Moreover, rapidly progressive liver disease has been observed in case of combination of AAT deficiency and CF [18]. In our study, no significant differences were found in patients with piMS status compared to patients with piMM genotype.

Our study has strengths and limitations. We applied a strong definition of AAT deficiency by the extensive evaluation of both serum and genetic AAT tests. The use of a control group to confirm the results also strengthened our methodology. However, there are some limitations that should be taken into account. First, this is a single center study conducted in an adult cohort of CF patients.
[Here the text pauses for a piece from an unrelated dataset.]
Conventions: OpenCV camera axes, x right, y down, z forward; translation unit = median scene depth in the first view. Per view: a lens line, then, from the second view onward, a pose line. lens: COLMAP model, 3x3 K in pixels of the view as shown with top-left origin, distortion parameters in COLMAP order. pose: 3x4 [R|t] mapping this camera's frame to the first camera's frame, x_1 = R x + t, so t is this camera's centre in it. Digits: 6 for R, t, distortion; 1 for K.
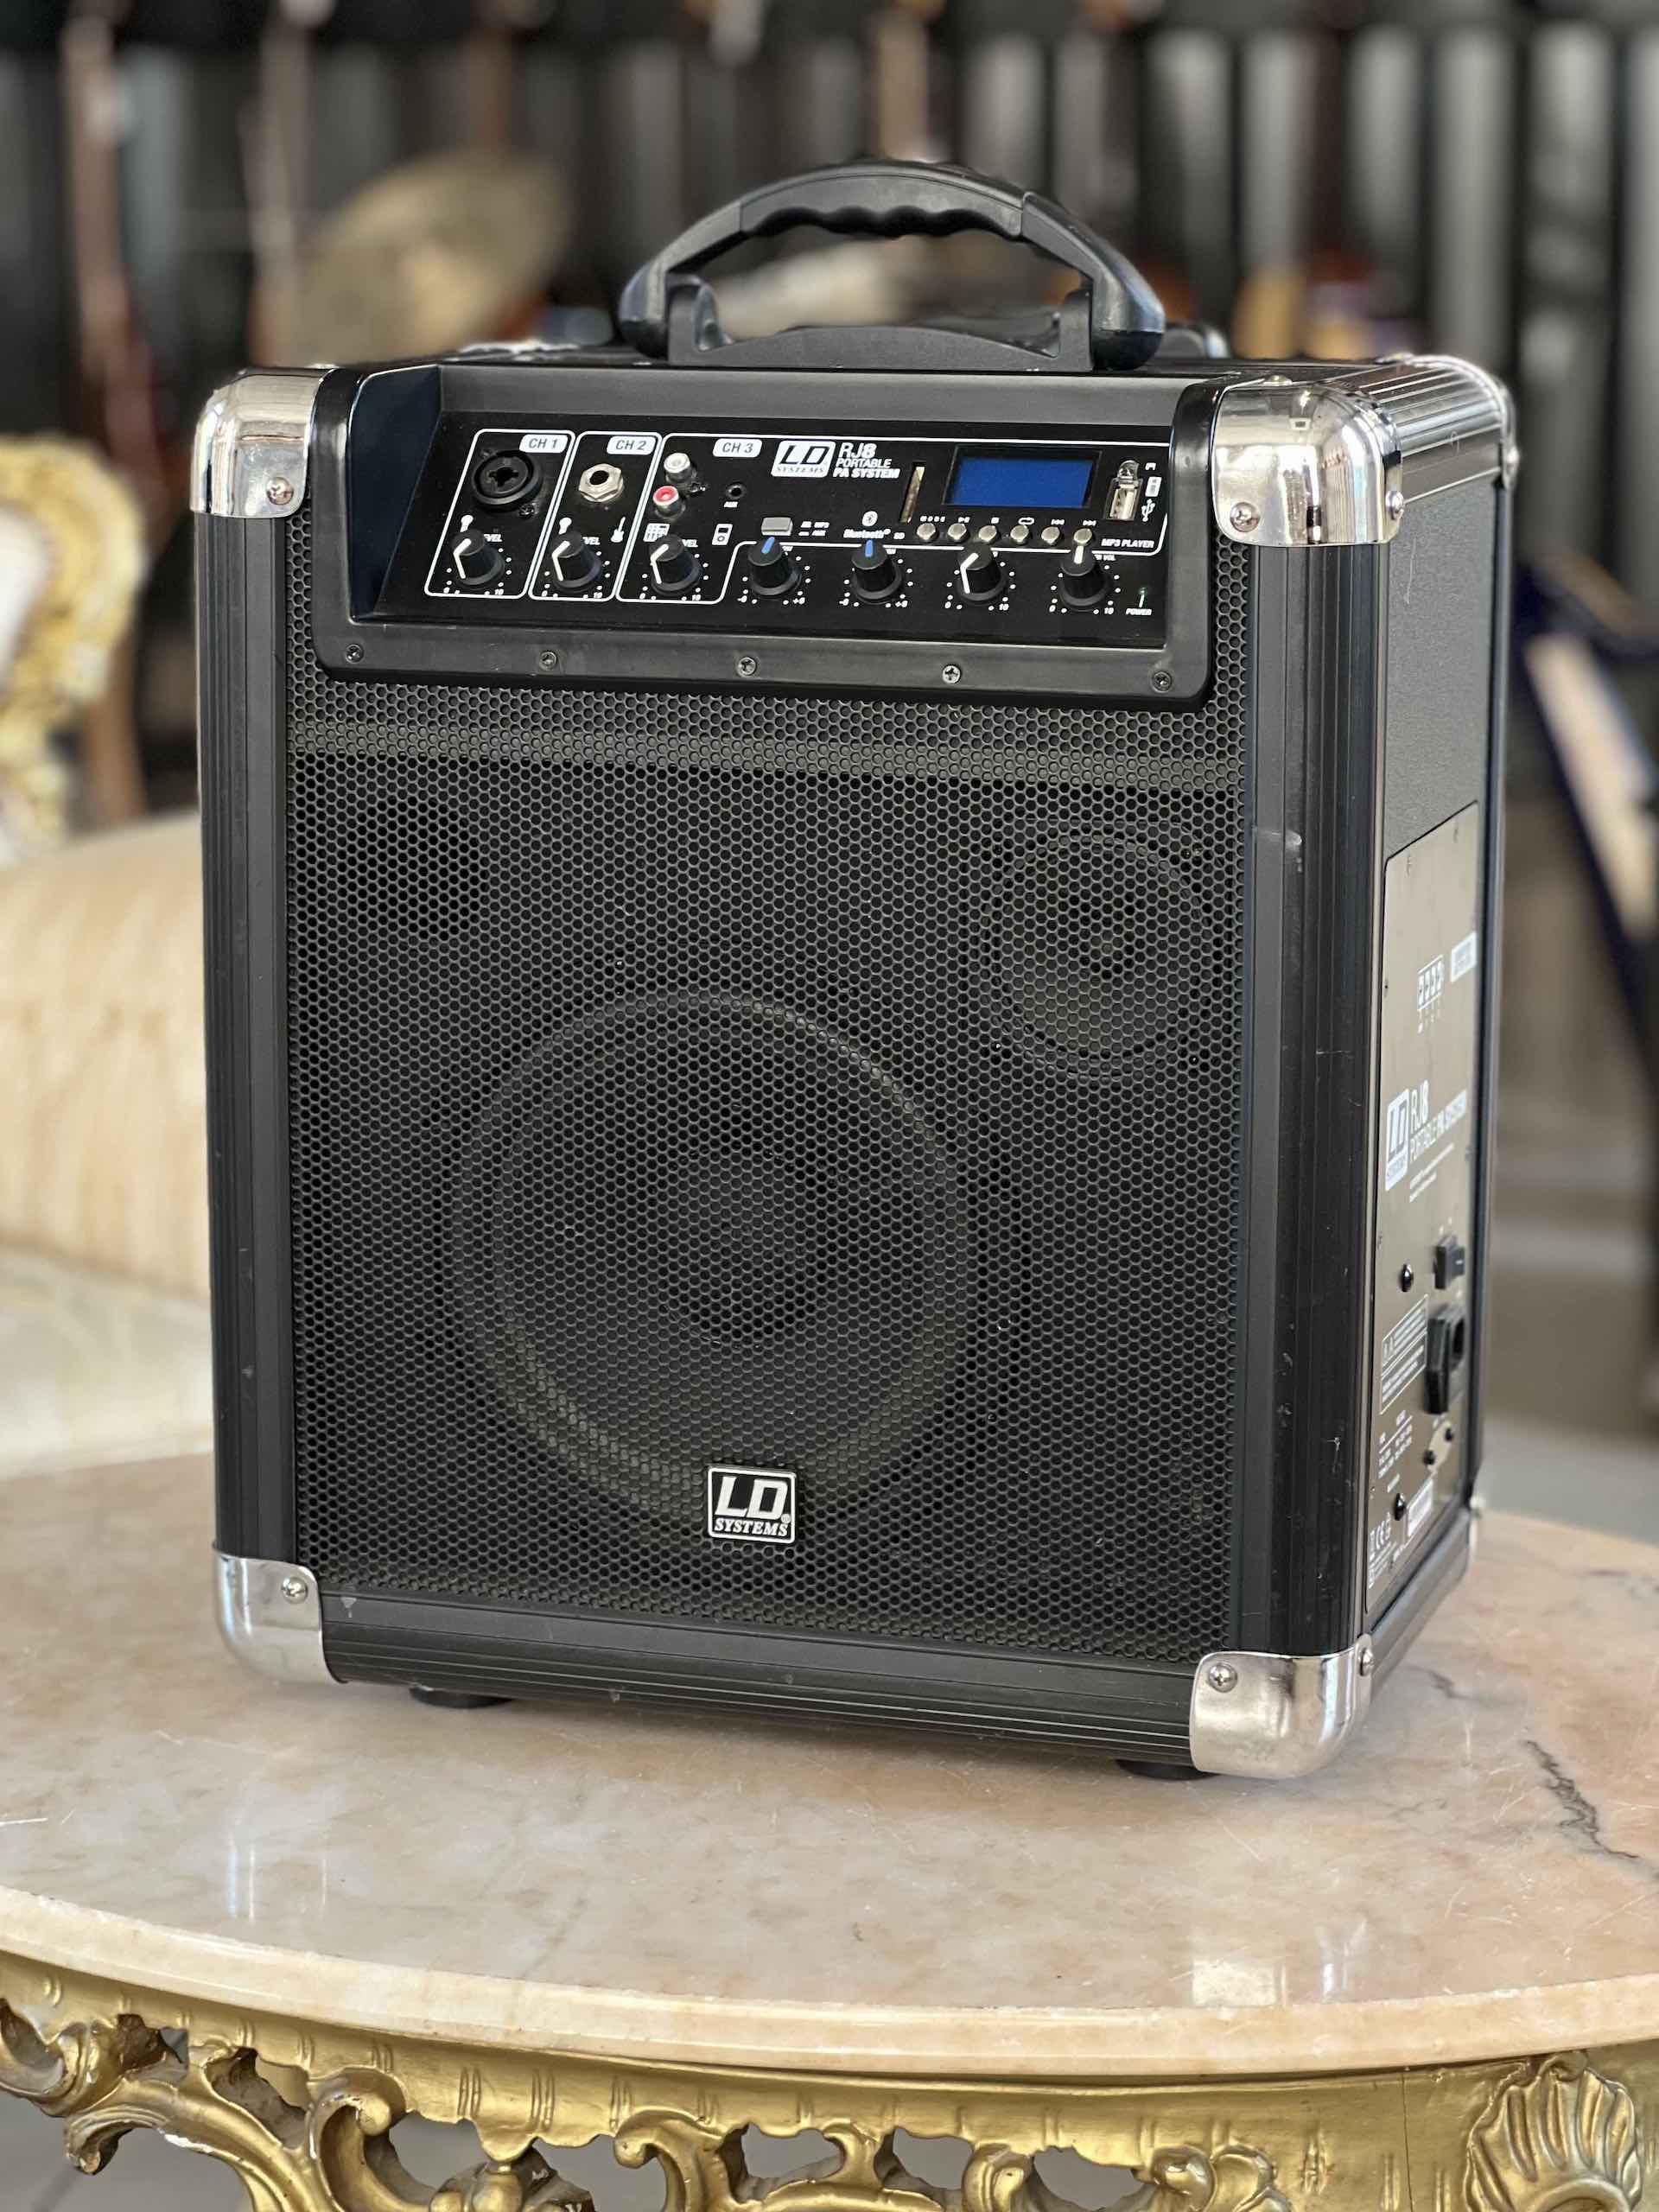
lens RADIAL K [[5043.6, 0, 828.5], [0, 5043.6, 1107.9], [0, 0, 1]] dist [-0.015583, 0.000000]
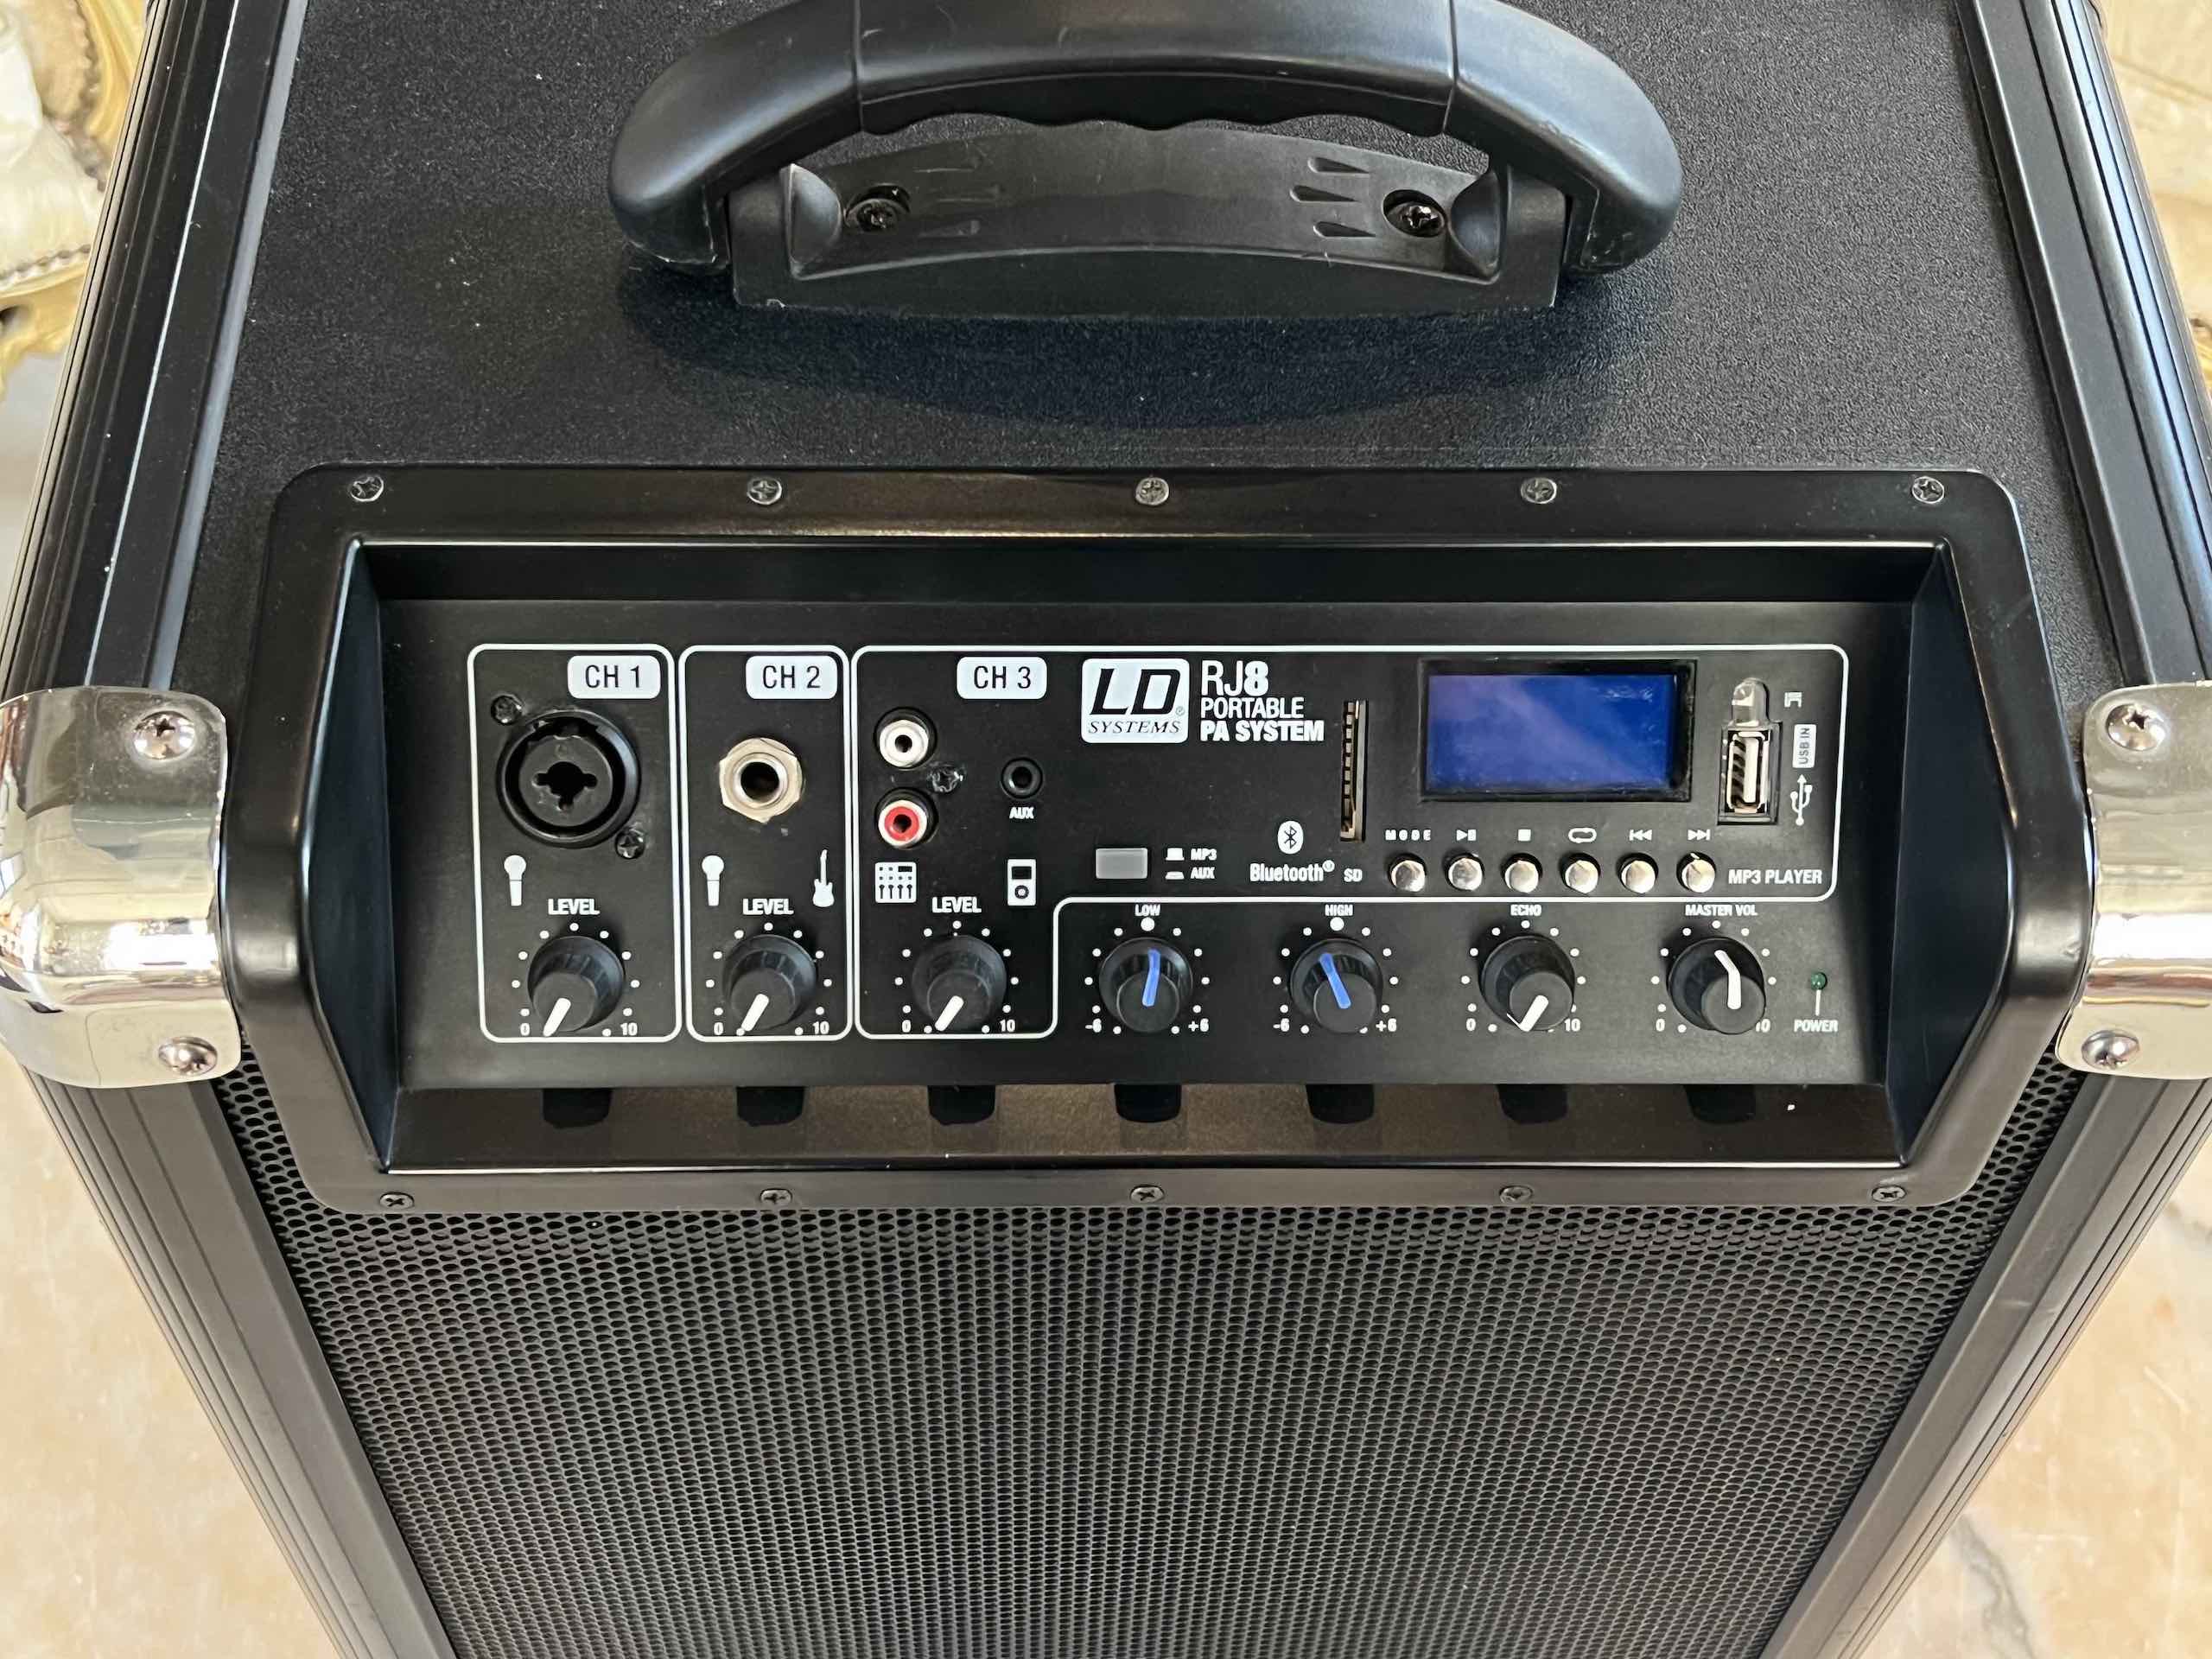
lens RADIAL K [[2914.3, 0, 1101.8], [0, 2914.3, 838.4], [0, 0, 1]] dist [0.140835, 0.000000]
pose [[0.948466, -0.250963, 0.193466, -0.084207], [0.040486, 0.701507, 0.711511, -0.395061], [-0.314281, -0.667012, 0.675517, 0.899782]]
Second, no data concerning the inflammation burden was assessed, as in the case of neutrophil elastase (NE) and other serine proteases [19]. Indeed, AAT augmentation therapy has been found to be effective at reducing the level of serine proteases in both the airway and circulation, reducing elastin degradation, and diminishing airway inflammation [20]. The potential anti-inflammatory and antiapoptotic properties, have led to the speculative use of AAT augmentation therapy in a range of both pulmonary and systemic conditions [21]. A recent case report has showed a successful administration of intravenous AAT for severe cytokinemic COVID-19 complicated by ARDS in a CF patient [22]. In this case report, rapid decreases in inflammatory parameters were observed following each AAT dose. These were matched by marked clinical and radiographic improvement."

 

Round 2

Reviewer 1 Report

The manuscript needs further language corrections. Sentences are too long and do not always have a proper logical transition. I leave a final decision to the Editor.